Retrieving data from Splunk Dashboard Panels via API

Fist of all, why might someone want to get data from the panels of a dashboard in Splunk? Why it might be useful? Well, if the script can process everything that human analyst sees on a Splunk dashboard, all the automation comes very natural. You just figure out what routine operations the analyst usually does using the dashboard and repeat his actions in the script as is. It may be the anomaly detection, remediation task creation, reaction on various events, whatever. It really opens endless possibilities without alerts, reports and all this stuff. I’m very excited about this. 🙂

Let’s say we have a Splunk dashboard and want to get data from the table panel using a python script. The problem is that the content of the table that we see is not actually stored anywhere. In fact it is the results of some search query, from the XML representation of the dashboard, executed by Splunk web GUI. To get this data we should execute the same search request.

That’s why we should:

Get XML code of the dashboard
Get the search query for each panel
Process searches based on other searches and get complete search query for each panel
Launch the search request and get the results

First of all, we need to create a special account that will be used for getting data from Splunk. In Web GUI “Access controls -> Users”.

user = "splunk_user"
password = "password123"

Getting XML code of the dashboard

Dashboard URL it already contains the name of application and the name of dashboard:

https://[server]:8000/en-US/app/important_aplication/important_dashboard

app_name = "important_aplication"
dashboard_name = "important_dashboard"

We need to get app_author:

import requests
import json

splunk_server = "https://splunk.corporation.com:8089"

app_author = ""
data = {'output_mode': 'json'}
response = requests.get( splunk_server + '/services/apps/local?count=-1', data=data,
                             auth=(user, password), verify=False)
for entry in json.loads(response.text)['entry']:
    if entry['name'] == app_name:
        app_author = entry['author']

print(app_author)

Output:

nobody

When we have app_author, app_name and dashboard_name we can get dashboard XML:

data = {'output_mode': 'json'}
response = requests.get( splunk_server + '/servicesNS/' + app_author + '/' + app_name + '/data/ui/views/' + dashboard_name, data=data,
                             auth=(user, password), verify=False)
dashboard_xml = json.loads(response.text)['entry'][0]['content']['eai:data']

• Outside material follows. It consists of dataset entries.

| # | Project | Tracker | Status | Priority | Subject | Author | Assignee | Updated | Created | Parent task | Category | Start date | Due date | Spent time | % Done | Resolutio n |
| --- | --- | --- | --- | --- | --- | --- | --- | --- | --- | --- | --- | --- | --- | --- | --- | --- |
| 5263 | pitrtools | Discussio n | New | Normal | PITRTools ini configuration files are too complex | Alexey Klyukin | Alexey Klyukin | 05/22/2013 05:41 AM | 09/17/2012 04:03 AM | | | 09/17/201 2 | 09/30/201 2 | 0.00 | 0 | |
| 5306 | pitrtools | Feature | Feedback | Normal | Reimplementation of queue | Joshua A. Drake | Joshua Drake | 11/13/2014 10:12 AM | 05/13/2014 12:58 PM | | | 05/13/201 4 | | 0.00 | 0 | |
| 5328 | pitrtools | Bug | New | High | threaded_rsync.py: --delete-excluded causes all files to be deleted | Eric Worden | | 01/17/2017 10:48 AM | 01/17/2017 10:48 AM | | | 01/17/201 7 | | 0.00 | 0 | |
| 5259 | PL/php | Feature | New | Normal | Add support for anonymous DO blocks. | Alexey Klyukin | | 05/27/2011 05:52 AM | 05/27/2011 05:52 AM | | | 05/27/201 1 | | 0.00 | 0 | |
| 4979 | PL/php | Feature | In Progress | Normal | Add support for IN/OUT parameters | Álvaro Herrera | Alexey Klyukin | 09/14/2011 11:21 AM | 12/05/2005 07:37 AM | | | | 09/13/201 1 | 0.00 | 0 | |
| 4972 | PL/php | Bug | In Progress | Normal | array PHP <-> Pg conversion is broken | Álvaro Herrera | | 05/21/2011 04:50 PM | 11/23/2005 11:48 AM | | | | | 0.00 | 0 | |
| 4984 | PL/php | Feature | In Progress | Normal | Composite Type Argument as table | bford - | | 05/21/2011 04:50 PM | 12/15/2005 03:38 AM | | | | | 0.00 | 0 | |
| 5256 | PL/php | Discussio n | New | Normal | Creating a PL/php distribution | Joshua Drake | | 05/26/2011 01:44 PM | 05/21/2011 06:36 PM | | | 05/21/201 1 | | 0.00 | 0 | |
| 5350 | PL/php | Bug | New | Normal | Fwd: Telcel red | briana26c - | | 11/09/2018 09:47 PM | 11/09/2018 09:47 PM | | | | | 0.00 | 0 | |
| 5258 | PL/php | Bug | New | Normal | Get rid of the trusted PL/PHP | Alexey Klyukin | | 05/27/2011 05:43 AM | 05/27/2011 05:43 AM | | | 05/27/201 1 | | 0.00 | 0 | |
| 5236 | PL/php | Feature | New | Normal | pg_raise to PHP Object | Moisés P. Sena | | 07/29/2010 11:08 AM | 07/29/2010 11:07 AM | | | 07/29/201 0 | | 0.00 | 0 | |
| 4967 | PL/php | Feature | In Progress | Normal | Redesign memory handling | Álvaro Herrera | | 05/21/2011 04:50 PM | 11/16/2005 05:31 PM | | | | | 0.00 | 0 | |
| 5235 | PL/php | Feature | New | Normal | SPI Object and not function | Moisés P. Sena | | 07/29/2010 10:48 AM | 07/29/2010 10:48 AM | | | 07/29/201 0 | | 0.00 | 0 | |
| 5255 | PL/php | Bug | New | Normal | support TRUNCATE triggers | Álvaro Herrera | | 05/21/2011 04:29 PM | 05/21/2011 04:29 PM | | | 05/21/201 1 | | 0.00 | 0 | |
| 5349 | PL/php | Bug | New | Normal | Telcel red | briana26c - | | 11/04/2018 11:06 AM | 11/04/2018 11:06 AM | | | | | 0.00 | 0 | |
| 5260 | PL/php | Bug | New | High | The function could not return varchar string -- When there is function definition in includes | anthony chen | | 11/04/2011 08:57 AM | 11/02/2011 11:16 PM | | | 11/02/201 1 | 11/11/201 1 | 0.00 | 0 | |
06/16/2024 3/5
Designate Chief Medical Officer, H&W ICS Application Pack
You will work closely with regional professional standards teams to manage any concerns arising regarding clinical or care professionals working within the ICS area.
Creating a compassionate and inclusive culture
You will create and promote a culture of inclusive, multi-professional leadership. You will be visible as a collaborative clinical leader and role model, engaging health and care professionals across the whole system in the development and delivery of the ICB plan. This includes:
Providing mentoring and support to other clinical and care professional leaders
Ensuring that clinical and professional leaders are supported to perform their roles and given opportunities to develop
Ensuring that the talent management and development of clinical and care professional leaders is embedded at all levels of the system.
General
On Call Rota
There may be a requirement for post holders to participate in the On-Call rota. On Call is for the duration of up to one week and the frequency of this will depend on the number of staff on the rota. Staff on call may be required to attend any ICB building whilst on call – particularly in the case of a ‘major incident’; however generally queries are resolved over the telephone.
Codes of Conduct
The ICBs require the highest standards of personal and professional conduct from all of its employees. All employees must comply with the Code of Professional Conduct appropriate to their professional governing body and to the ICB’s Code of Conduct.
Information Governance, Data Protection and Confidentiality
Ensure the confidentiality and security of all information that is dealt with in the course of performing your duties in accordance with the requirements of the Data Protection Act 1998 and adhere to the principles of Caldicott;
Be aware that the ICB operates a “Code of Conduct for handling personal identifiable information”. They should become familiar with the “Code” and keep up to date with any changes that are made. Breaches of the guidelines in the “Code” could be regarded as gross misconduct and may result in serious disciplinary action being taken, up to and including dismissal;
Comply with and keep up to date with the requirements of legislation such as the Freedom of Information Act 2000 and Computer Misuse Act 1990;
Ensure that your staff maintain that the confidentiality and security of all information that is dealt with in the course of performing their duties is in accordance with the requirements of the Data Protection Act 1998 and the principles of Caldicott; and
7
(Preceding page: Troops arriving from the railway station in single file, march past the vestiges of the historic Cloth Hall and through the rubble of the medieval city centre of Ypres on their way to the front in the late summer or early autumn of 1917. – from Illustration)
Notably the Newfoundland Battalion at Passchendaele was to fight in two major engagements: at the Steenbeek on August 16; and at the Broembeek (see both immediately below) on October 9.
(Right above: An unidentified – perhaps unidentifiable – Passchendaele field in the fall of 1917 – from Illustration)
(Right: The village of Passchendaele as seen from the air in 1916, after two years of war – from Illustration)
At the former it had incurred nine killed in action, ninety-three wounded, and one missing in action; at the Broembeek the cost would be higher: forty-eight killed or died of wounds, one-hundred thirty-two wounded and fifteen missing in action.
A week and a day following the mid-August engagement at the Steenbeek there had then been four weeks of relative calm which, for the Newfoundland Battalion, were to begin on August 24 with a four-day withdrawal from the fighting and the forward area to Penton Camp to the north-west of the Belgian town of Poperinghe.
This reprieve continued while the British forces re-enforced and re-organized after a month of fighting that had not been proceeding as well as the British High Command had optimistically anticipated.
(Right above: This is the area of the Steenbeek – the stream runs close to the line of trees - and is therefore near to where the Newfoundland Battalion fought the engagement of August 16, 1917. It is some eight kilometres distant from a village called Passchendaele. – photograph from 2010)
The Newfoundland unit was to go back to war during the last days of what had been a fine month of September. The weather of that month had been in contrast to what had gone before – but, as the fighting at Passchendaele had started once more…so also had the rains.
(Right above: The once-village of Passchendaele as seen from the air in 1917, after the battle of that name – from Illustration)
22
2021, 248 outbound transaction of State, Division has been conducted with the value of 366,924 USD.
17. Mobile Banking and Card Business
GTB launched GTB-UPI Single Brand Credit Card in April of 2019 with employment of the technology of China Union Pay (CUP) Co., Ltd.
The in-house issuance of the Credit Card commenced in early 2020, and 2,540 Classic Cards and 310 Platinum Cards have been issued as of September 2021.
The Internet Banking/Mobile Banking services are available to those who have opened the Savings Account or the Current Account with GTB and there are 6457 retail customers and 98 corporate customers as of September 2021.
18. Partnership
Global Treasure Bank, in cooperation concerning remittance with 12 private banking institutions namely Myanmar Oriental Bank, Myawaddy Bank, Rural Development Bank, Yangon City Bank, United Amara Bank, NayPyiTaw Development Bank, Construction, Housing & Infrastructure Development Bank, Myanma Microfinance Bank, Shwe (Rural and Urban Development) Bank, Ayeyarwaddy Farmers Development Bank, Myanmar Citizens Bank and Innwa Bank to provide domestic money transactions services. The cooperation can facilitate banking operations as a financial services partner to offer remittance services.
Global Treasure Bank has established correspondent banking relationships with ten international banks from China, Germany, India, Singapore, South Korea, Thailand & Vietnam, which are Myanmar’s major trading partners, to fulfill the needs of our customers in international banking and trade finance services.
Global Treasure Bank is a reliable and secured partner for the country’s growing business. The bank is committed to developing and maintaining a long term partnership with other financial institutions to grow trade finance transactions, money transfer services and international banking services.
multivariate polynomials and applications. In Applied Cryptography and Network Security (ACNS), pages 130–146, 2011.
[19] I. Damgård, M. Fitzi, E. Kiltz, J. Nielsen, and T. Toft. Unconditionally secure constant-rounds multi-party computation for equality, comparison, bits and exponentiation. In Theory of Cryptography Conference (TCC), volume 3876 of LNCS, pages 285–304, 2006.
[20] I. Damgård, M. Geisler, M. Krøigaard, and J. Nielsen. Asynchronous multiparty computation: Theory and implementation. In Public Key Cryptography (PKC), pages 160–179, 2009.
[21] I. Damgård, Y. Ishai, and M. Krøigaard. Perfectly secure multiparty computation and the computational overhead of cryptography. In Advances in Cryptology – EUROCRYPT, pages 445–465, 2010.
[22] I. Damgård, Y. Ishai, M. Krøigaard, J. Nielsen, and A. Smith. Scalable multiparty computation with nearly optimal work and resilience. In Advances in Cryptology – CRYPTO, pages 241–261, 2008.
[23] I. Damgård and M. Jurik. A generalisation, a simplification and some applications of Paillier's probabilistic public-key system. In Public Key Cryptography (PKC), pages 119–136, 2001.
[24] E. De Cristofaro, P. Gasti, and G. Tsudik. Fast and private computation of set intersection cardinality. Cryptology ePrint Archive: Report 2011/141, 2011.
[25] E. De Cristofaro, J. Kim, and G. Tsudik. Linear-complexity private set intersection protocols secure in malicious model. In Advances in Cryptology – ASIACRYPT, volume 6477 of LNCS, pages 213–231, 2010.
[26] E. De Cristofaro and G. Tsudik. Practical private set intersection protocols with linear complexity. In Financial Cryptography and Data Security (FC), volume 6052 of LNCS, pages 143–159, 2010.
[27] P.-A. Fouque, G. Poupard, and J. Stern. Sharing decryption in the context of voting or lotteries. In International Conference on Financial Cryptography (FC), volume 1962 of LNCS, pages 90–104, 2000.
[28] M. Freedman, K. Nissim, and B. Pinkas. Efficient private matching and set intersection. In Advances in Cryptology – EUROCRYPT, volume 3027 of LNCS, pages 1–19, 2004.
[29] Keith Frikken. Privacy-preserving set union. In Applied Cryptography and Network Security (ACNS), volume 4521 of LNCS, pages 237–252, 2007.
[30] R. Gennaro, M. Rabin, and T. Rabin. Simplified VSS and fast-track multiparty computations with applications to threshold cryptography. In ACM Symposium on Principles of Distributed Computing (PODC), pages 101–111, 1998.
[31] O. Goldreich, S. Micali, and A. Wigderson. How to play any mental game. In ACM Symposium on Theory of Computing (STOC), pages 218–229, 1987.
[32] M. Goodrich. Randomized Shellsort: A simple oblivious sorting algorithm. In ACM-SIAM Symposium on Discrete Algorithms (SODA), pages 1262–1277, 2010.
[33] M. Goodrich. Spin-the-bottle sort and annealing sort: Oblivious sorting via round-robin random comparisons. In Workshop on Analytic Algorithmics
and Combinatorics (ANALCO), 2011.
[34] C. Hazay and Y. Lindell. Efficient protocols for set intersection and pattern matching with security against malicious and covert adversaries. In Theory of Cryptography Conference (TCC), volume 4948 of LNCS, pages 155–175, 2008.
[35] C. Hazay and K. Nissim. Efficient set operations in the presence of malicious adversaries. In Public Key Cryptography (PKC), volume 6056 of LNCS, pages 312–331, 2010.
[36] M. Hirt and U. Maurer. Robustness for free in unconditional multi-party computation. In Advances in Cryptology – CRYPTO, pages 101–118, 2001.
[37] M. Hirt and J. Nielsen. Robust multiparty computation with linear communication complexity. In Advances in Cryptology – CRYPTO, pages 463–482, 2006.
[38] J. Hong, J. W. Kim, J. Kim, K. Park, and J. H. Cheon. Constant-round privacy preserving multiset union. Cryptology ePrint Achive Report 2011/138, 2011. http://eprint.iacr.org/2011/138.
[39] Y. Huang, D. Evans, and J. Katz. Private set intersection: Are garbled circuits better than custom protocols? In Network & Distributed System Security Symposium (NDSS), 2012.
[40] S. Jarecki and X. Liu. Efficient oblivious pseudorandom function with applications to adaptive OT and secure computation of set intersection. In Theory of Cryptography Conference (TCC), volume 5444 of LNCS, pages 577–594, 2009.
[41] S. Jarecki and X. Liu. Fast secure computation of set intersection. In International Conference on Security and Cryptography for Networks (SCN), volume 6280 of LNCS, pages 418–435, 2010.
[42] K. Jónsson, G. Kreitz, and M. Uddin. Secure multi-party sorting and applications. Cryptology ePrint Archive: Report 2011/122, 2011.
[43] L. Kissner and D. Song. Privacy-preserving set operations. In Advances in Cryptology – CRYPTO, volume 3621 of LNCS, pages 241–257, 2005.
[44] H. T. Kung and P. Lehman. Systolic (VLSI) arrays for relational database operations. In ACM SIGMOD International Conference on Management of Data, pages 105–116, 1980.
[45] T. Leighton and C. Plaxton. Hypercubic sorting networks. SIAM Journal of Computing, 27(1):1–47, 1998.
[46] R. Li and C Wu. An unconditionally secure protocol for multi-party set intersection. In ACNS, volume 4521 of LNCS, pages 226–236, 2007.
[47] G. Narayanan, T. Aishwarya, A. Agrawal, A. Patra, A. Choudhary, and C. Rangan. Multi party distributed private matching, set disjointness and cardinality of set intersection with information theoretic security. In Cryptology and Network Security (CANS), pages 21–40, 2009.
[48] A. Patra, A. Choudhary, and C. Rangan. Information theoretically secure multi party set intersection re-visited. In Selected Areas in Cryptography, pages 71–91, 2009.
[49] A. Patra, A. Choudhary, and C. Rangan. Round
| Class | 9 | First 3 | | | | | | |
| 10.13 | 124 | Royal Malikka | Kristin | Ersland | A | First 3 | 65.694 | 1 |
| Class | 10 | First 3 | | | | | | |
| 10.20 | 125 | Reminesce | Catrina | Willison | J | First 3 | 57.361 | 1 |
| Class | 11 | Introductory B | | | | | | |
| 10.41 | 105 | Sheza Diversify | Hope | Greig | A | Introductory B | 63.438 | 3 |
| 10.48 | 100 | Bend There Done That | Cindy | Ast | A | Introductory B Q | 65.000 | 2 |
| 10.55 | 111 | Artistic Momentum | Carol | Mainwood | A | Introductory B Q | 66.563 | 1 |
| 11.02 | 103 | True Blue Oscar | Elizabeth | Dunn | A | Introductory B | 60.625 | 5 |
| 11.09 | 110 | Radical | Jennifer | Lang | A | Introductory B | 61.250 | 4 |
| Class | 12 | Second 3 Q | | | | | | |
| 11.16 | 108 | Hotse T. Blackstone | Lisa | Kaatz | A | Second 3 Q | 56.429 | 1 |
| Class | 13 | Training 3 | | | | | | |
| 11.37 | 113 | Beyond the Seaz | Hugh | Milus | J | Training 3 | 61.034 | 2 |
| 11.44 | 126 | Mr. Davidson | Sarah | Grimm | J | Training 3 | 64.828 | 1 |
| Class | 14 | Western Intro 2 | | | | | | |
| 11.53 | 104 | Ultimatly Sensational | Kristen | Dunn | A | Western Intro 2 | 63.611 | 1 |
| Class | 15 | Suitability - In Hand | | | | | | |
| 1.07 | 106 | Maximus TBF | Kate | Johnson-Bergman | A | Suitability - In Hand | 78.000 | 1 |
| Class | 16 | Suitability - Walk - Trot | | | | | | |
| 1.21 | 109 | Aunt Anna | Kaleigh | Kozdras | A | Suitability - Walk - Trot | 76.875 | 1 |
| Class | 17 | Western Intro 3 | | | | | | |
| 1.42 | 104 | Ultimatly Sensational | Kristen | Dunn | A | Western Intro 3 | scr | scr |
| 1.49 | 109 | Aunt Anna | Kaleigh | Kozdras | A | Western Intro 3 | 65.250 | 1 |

Getting the search query for each panel

We will parse XML code of this dashboard with Beautiful soup:

from bs4 import BeautifulSoup
soup = BeautifulSoup(dashboard_xml, 'xml')
panels = list()
for panel in soup.find_all('panel'):
    panel_dict = dict()
    if type(panel.title) != type(None):
        panel_dict['title'] = panel.title.text
    else:
        panel_dict['title'] = 'unnamed'
    if type(panel.query) != type(None):
        panel_dict['query'] = panel.query.text
    else:
        panel_dict['query'] = 'empty'
    if type(panel.search) != type(None):
        if 'id' in panel.search.attrs:
            panel_dict['search_id'] = panel.search['id']
        else:
            panel_dict['search_id'] = False
        if 'base' in panel.search.attrs:
            panel_dict['search_base'] = panel.search['base']
        else:
            panel_dict['search_base'] = False
    else:
        panel_dict['search_id'] = False
        panel_dict['search_base'] = False
    if type(panel.earliest) != type(None):
        panel_dict['search_earliest'] =  panel.earliest.text
    else:
        panel_dict['search_earliest'] = False
    if type(panel.latest) != type(None):
        panel_dict['search_latest'] = panel.latest.text
    else:
        panel_dict['search_latest'] = False
    panels.append(panel_dict)

Output:

[{'query': u'eventstats max(date) as maxdate | where date == maxdate | fields - maxdate | fields ImportantField', 'search_base': u'first_search_id', 'search_id': False, 'title': u'Important Title'},...]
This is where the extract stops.